## Exercise inputs
* * * * * * * * *

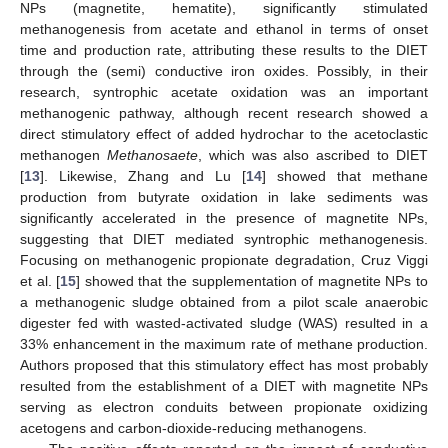
NPs (magnetite, hematite), significantly stimulated
methanogenesis from acetate and ethanol in terms of onset
time and production rate, attributing these results to the DIET
through the (semi) conductive iron oxides. Possibly, in their
research, syntrophic acetate oxidation was an important
methanogenic pathway, although recent research showed a
direct stimulatory effect of added hydrochar to the acetoclastic
methanogen
Methanosaete
, which was also ascribed to DIET
[
13
]. Likewise, Zhang and Lu [
14
] showed that methane
production from butyrate oxidation in lake sediments was
significantly accelerated in the presence of magnetite NPs,
suggesting that DIET mediated syntrophic methanogenesis.
Focusing on methanogenic propionate degradation, Cruz Viggi
et al. [
15
] showed that the supplementation of magnetite NPs to
a methanogenic sludge obtained from a pilot scale anaerobic
digester fed with wasted-activated sludge (WAS) resulted in a
33% enhancement in the maximum rate of methane production.
Authors proposed that this stimulatory effect has most probably
resulted from the establishment of a DIET with magnetite NPs
serving as electron conduits between propionate oxidizing
acetogens and carbon-dioxide-reducing methanogens.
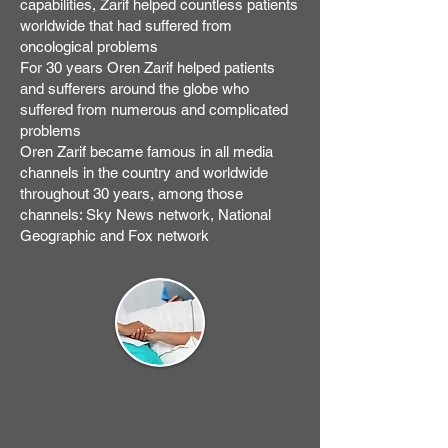
capabilities, Zarif helped countless patients
worldwide that had suffered from
oncological problems
For 30 years Oren Zarif helped patients
and sufferers around the globe who
suffered from numerous and complicated
problems
Oren Zarif became famous in all media
channels in the country and worldwide
throughout 30 years, among those
channels: Sky News network, National
Geographic and Fox network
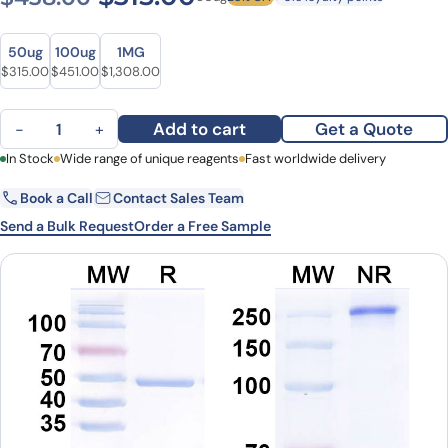
Size
Size
50ug
100ug
1MG
Original price was: $438.00.
Current price is: $315.00.
Original price was: $627.00.
Current price is: $451.00.
Original price was: $1,701.00.
Current price is: $1,308.00.
$
315.00
$
451.00
$
1,308.00
Anti-Human IL11 Monoclonal Antibody (BI 765423) quantity
Add to cart
Get a Quote
−
+
First Name
In Stock
Wide range of unique reagents
Last Name
Fast worldwide delivery
Book a Call
Contact Sales Team
Email
Company
Send a Bulk Request
Order a Free Sample
Country
State
Request Quote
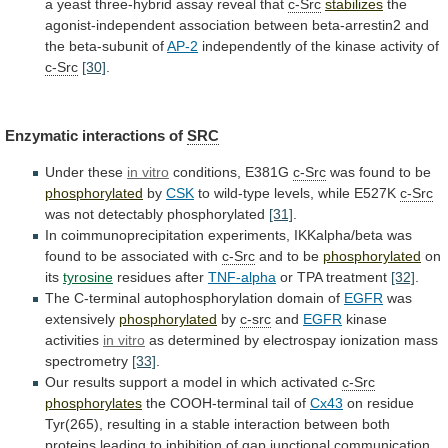
a
yeast
three-hybrid
assay
reveal
that
c-Src
stabilizes
the
agonist-independent
association
between
beta-arrestin2
and
the
beta-subunit
of
AP-2
independently of the kinase activity of
c-Src
[30]
.
Enzymatic
interactions
of
SRC
Under these
in vitro
conditions,
E381G
c-Src
was found to be
phosphorylated
by
CSK
to
wild-type
levels,
while
E527K
c-Src
was not detectably phosphorylated
[31]
.
In
coimmunoprecipitation
experiments,
IKKalpha/beta
was
found
to
be
associated
with
c-Src
and to be
phosphorylated
on
its
tyrosine
residues after
TNF-alpha
or
TPA
treatment
[32]
.
The C-terminal autophosphorylation domain of
EGFR
was
extensively
phosphorylated
by
c-src
and
EGFR
kinase
activities
in vitro
as
determined
by
electrospay
ionization
mass
spectrometry
[33]
.
Our
results
support
a
model
in
which
activated
c-Src
phosphorylates
the
COOH-terminal
tail
of
Cx43
on
residue
Tyr(265),
resulting
in
a
stable
interaction
between
both
proteins
leading
to
inhibition
of
gap
junctional
communication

* * * * * * * * *

## What this task involves
Lines containing the word "patients" are to be located in the entries and copied.

## Written response
capabilities, Zarif helped countless patients
For 30 years Oren Zarif helped patients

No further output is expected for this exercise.